In my post on the P-17 Enfield, I mentioned the practice of fixing that rifle with a 16-inch-bladed bayonet, thereby rendering the gun nearly useless in the confines of a World War I trench.
“Why?” I asked myself, “had the army taken leave of all sense?”
So I did some research, and found that prior to the War to End All Wars there was an “outreach” theory among Deep Thinkers of the Bayonet that if what you had was longer than what the other guy had, and you thrust it at him one-handed for maximum reach, you could put his lights out without being within sticking distance of his bayonet.
The weakness in this theory, soldiers eventually discovered, was that you needed enormous strength in your thrusting hand and forearm, and that if you missed, it was very easy to parry your stroke and very difficult to recover, leaving you wide open for a counter thrust.
I have a certain fondness for the bayonet. I have a relative, now long departed, who actually faced a bayonet charge in World War I. Great Uncle Oskar fought in the Kaiser’s army, and was not much impressed by the French, Americans, or English, but the Scots scared the hell out of him. You’ll have to imagine the following spoken in a heavy German accent, since Spellcheck will not let me write Teutonic dialog:
“The Scots were devils. When you heard the bagpipes warming up on the other side of No Man’s land you looked for a way to retreat. We killed them and we killed them and we killed them, but they never stopped coming AND THEY DID NOT TAKE PRISONERS!”
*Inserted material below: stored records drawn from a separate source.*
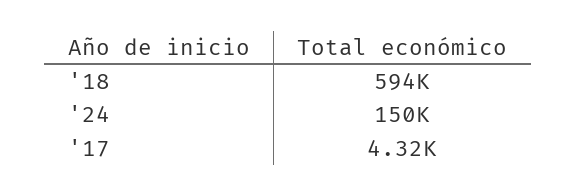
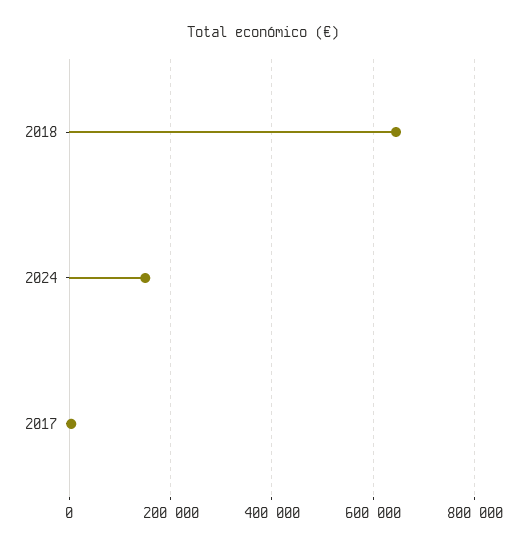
  {
-   "'18": 594000,
+   "'18": 640000,
    "'24": 150000,
    "'17": 4320
  }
When I was in the Army I taught bayonet, and I believe I can still do that stuff. The Army viewed it as good exercise, and a way to instill aggression, but I don’t think anyone really expected the trainees to get in a bayonet fight. The whole system was based on the assumption that you’d have level ground to fight on and not mud, or shellholes and a tangle of human body parts.
The Army’s bayonet drill in the early 1960s had been in place unchanged since World War II, and was divided into thrusts (long and short), smashes (horizontal and vertical, with the butt of an M-1 or an M-14, which would smart some) and slashes, a downward diagonal chop with the bayonet. As I recall, it was very difficult to get out of the way of a short thrust if the soldier was fast, and the long thrust gave you far more reach than your opponent would anticipate until he learned the hard way.
But that was several wars ago when you could still pull KP. As I understand it, the Army stopped teaching bayonet in 2009 or 2010, but the Marines still include it in Boot Camp.
The last American war in which the bayonet was universally issued and widely used was the Civil War, but even so it caused less than 1 percent of the casualties. Soldiers in both armies were extremely reluctant to use it for anything except picking a coffee pot out of the campfire, and when a bayonet charge was made, the side receiving it would almost always break and run.
The classic case is Little Round Top where the 20th Maine made a do-or-die bayonet charge at the 15th Alabama during the Battle of Gettysburg. The Mainers were nearly out of ammunition; the Alabamans were exhausted, had taken fearsome casualties, and had to advance uphill, so when they saw the 20th coming at them bayonets fixed, they performed a rapid retrograde movement or, as their colonel, William C. Oates put it, “We ran like cattle.”
“What’s the spirit of the bayonet?” we yelled at the trainees.
“Kill, kill, kill,” they yelled back.
Richard Pryor had it more accurately. “Why die,” he asked, “when you can RUN?”